With the advent of chatgpt, high school essays has been checked off half a decade early. I hope the researchers know what they are doing.
These are not the same.
The first question sounds like an AGI—a single AI that can just do anything we tell it to do (or anything it decides to do?) without any farther development effort by humans. We’ll just need to provide a reasonably specified description of the task, and the AI will learn on it’s how to do it by deducing it from the laws of physics or by consuming existing learning resources made for humans or by trial-and-errors or whatever.
The second question does not require AGI—it’s about regular AIs. It requires that for whatever task done by humans, it would be possible to build an AI that does it better and more cheaply. No research into the unknown would need to be done—just utilization of established theory, techniques, and tools—but you would still need humans to develop and build that specific AI.
So, the questions are very different, and different answers to them are expected, but… should’t one expect the latter to happen sooner than the former?
It does seem to be the default response of groups of humans to this kind of crisis. People died in burning restaurants because nobody else got up to run.
“Why should I, an expert in this field, react to the existential risk I acknowledge as a chance as if I were urgently worried, if all the other experts I know are just continuing with their research as always and they know what I know? It’s clear that existential risk is no good reason to abandon routine”.
As in Asch conformity experiment, whee a single other dissenter was enough to break compliance to the consensus, perhaps the example of even a single person who acts coherently with the belief the threat is serious and doesn’t come across as weird could break some of this apathy from pluralistic ignorance. Such examples seems to be one of the main factors in causing me to try to align my effort with my beliefs on what’s threatening the future of mankind twice, so far.
Fallacies leading to inability to take action in accordance with their values is one explanation for people’s apathy.
Another is that they simply prefer their own short term comfort more than most other values they would care to espouse. I know this to be the case for at least one person, and I am pretty sure there are more.
I am somehow convinced that a perceived loon like Elon Musk opening 20 positions for AI safety researchers, $10 million yearly salary, will have much better luck recruiting, than an elite university offering $100 000 (or the potential candidate’s current salary, whatever).
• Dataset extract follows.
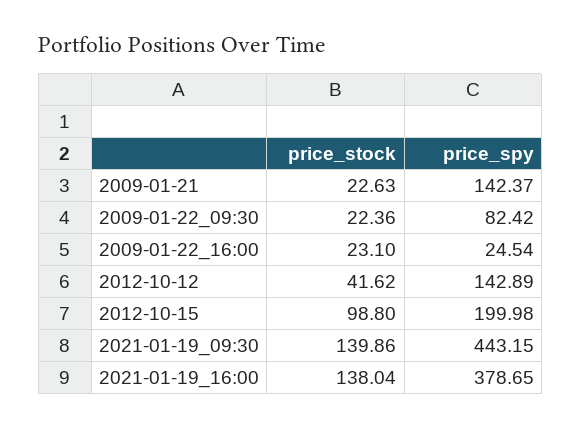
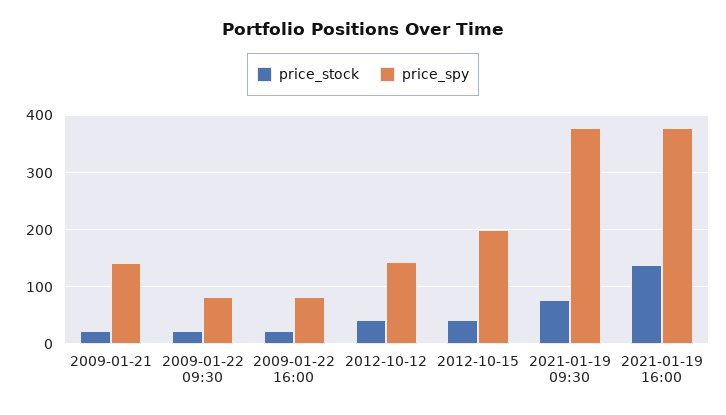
price_spy, 2009-01-22_16:00: 24.54 -> 80
price_stock, 2012-10-15: 98.8 -> 40
price_stock, 2021-01-19_09:30: 139.86 -> 80
price_spy, 2021-01-19_09:30: 443.15 -> 380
In the first case, 5% existential risk for humanity will finally become intolerable. In the second—not so much.
Edit: people leaving Neuralink citing “premature push for human experiments” are evidence against my previous paragraph.
Since I wrote my comment I had lots of chances to prod at the apathy of people to act against imminent horrible doom.
I do believe that a large obstacle it’s that going “well, maybe I should do something about it, then. Let’s actually do that” requires a sudden level of mental effort and responsibility that’s… well, it’s not quite as unlikely as oxygen turning into gold, but you shouldn’t just expect people doing that (it took me a ridiculous amount of time before starting to do so).
People are going to require a lot of prodding or an environment where taking personal responsibility for a collective crisis is the social norm to get moving. 10 millions would cont as lot of prodding, yeah. 100k… eh, I’d guess lots of people would still jump at that, but not many of those who are paid the same amount or more.
So a calculation like “I can enjoy my life more by doing nothing, lots of other people can try to save the world in my place” might be involved, even if not explicitly. It’s a mixture of the Tragedy of the Commons and of Bystander Apathy, two psychological mechanism with plenty of literature.
The cure for bystander apathy is getting one person to lead by example. Since in this case there are several prominent such examples, a Tragedy of the Commons scenario seems more likely to me.
You are right, it’s not possible to tell if this happens implicitly or explicitly (in which case there is nothing to be done anyway).